Maidenhood became her, and Saera truly came into her own after her first flowering. After all they had endured with Daella, the king and queen must have been relieved to see how eagerly Saera took to the young men of the court, and they to her. At fourteen, she told the king she meant to marry the Prince of Dorne, or perhaps the King Beyond the Wall, so she could be a queen “like Mother.” That year a trader from the Summer Islands came to court. Far from shrieking at the sight of him, as Daella had, Saera said she might like to marry him too.

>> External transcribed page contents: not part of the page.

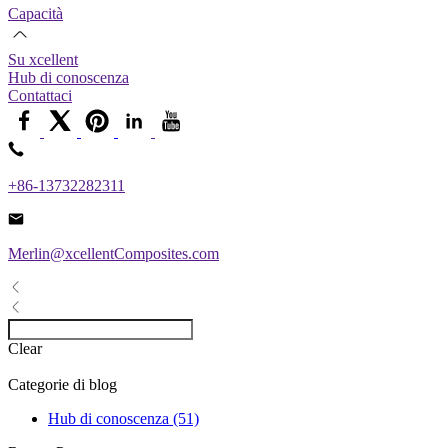
Capacità
Su xcellent
Hub di conoscenza
Contattaci
+86-13732282311
Merlin@xcellentComposites.com
Clear
Categorie di blog
Hub di conoscenza (51)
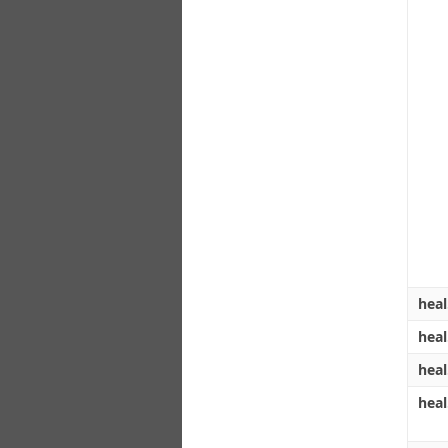
hea
hea
hea
heal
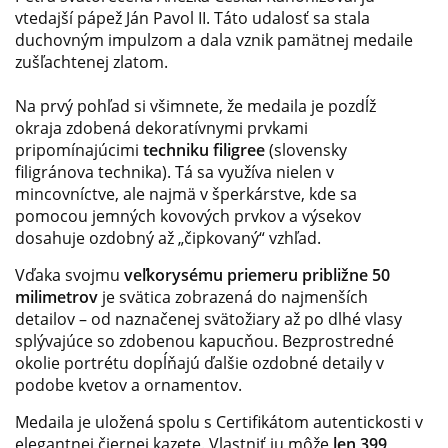
vtedajší pápež Ján Pavol II. Táto udalosť sa stala
duchovným impulzom a dala vznik pamätnej medaile
zušľachtenej zlatom.
Na prvý pohľad si všimnete, že medaila je pozdĺž
okraja zdobená dekoratívnymi prvkami
pripomínajúcimi
techniku filigree
(slovensky
filigránova technika). Tá sa využíva nielen v
mincovníctve, ale najmä v šperkárstve, kde sa
pomocou jemných kovových prvkov a výsekov
dosahuje ozdobný až „čipkovaný“ vzhľad.
Vďaka svojmu
veľkorysému priemeru približne 50
milimetrov
je svätica zobrazená do najmenších
detailov – od naznačenej svätožiary až po dlhé vlasy
splývajúce so zdobenou kapucňou. Bezprostredné
okolie portrétu dopĺňajú ďalšie ozdobné detaily v
podobe kvetov a ornamentov.
Medaila je uložená spolu s Certifikátom autentickosti v
elegantnej čiernej kazete. Vlastniť ju môže
len 399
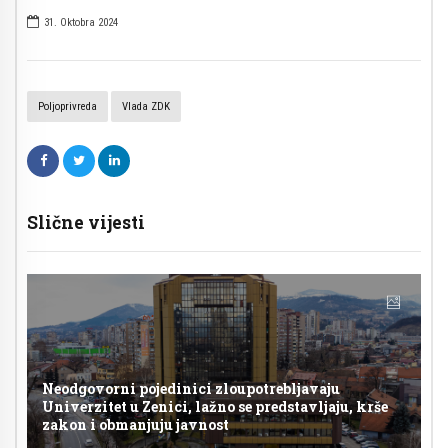
31. Oktobra 2024
Poljoprivreda
Vlada ZDK
Slične vijesti
Neodgovorni pojedinici zloupotrebljavaju
Univerzitet u Zenici, lažno se predstavljaju, krše
zakon i obmanjuju javnost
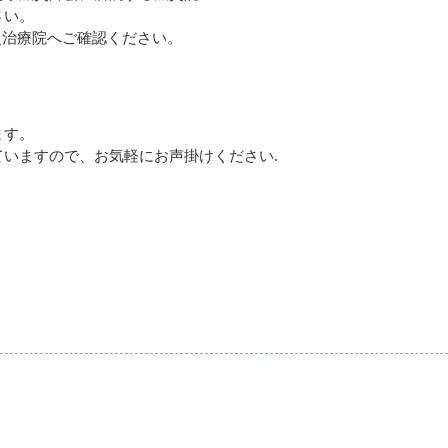
さい。
灸治療院へご確認ください。
ます。
いますので、お気軽にお声掛けください.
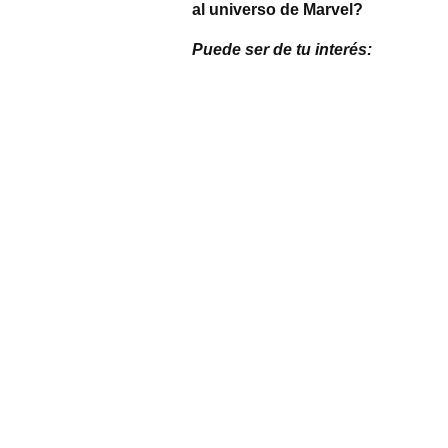
al universo de Marvel?
Puede ser de tu interés:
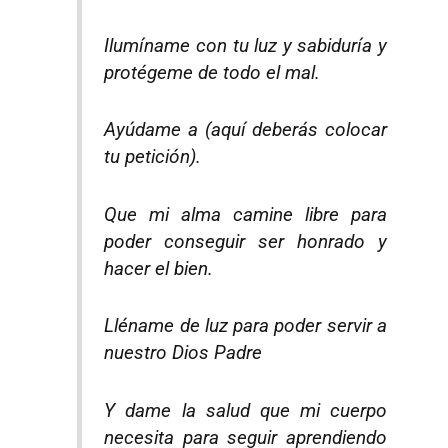
Ilumíname con tu luz y sabiduría y
protégeme de todo el mal.
Ayúdame a (aquí deberás colocar
tu petición).
Que mi alma camine libre para
poder conseguir ser honrado y
hacer el bien.
Lléname de luz para poder servir a
nuestro Dios Padre
Y dame la salud que mi cuerpo
necesita para seguir aprendiendo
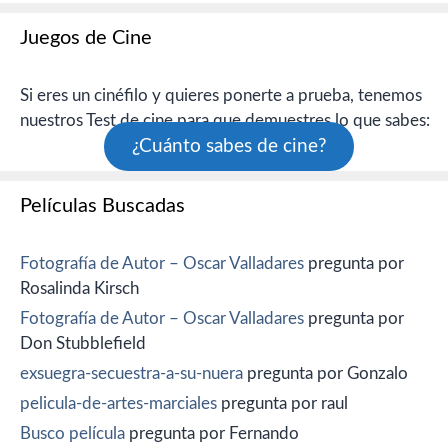
Juegos de Cine
Si eres un cinéfilo y quieres ponerte a prueba, tenemos
nuestros Test de cine para que demuestres lo que sabes:
¿Cuánto sabes de cine?
Películas Buscadas
Fotografía de Autor – Oscar Valladares
pregunta por
Rosalinda Kirsch
Fotografía de Autor – Oscar Valladares
pregunta por
Don Stubblefield
exsuegra-secuestra-a-su-nuera
pregunta por Gonzalo
pelicula-de-artes-marciales
pregunta por raul
Busco película
pregunta por Fernando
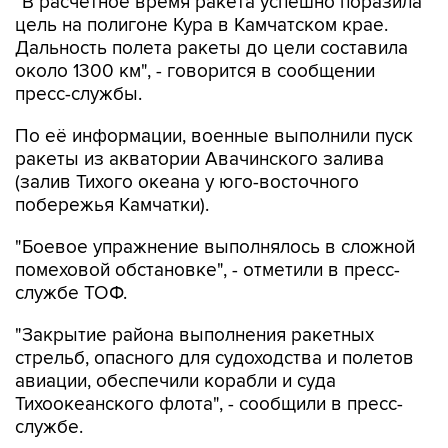
"В расчетное время ракета успешно поразила
цель на полигоне Кура в Камчатском крае.
Дальность полета ракеты до цели составила
около 1300 км", - говорится в сообщении
пресс-службы.
По её информации, военные выполнили пуск
ракеты из акватории Авачинского залива
(залив Тихого океана у юго-восточного
побережья Камчатки).
"Боевое упражнение выполнялось в сложной
помеховой обстановке", - отметили в пресс-
службе ТОФ.
"Закрытие района выполнения ракетных
стрельб, опасного для судоходства и полетов
авиации, обеспечили корабли и суда
Тихоокеанского флота", - сообщили в пресс-
службе.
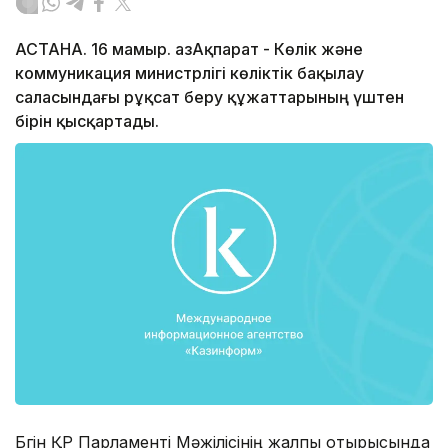
АСТАНА. 16 мамыр. ҚазАқпарат - Көлік және
коммуникация министрлігі көліктік бақылау
саласындағы рұқсат беру құжаттарының үштен
бірін қысқартады.
Бүгін ҚР Парламенті Мәжілісінің жалпы отырысында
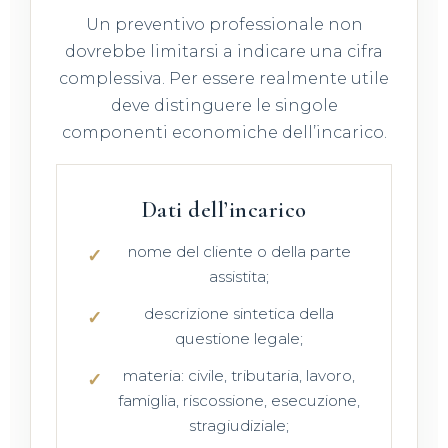
Un preventivo professionale non
dovrebbe limitarsi a indicare una cifra
complessiva. Per essere realmente utile
deve distinguere le singole
componenti economiche dell’incarico.
Dati dell’incarico
nome del cliente o della parte
assistita;
descrizione sintetica della
questione legale;
materia: civile, tributaria, lavoro,
famiglia, riscossione, esecuzione,
stragiudiziale;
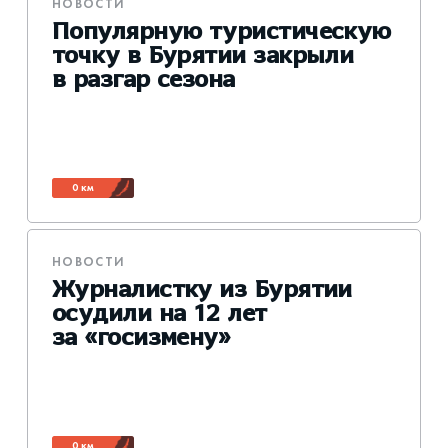
НОВОСТИ
Популярную туристическую
точку в Бурятии закрыли
в разгар сезона
0 км
НОВОСТИ
Журналистку из Бурятии
осудили на 12 лет
за «госизмену»
0 км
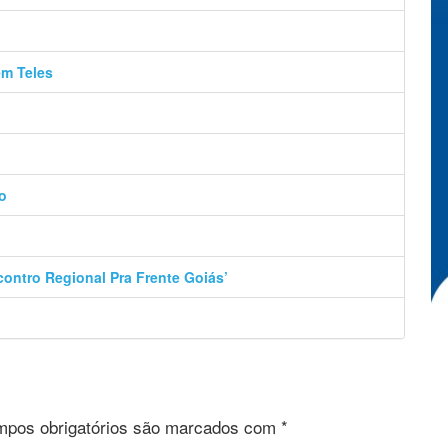
ém Teles
o
contro Regional Pra Frente Goiás’
pos obrigatórios são marcados com
*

By fifteen she had put such idle fantasies aside. Why dream of distant monarchs when she could have as many squires, knights, and likely lords as she desired? Dozens danced attendance on her, but three soon emerged as favorites. Jonah Mooton was the heir to Maidenpool, Red Roy Connington was the fifteen-year-old Lord of Griffin’s Roost, and Braxton Beesbury, called Stinger, was a nineteen-year-old knight, the finest lance in the Reach, and the heir to Honeyholt. The princess had female favorites as well: Perianne Moore and Alys Turnberry, two maids of her own age, became her dearest friends. Saera called them Pretty Peri and Sweetberry. For more than a year, the three maids and the three young lords were inseparable at every feast and ball. They hunted and hawked together too, and once sailed across Blackwater Bay to Dragonstone. When the three lords rode at rings or crossed swords in the yards, the three maids were there to cheer them on.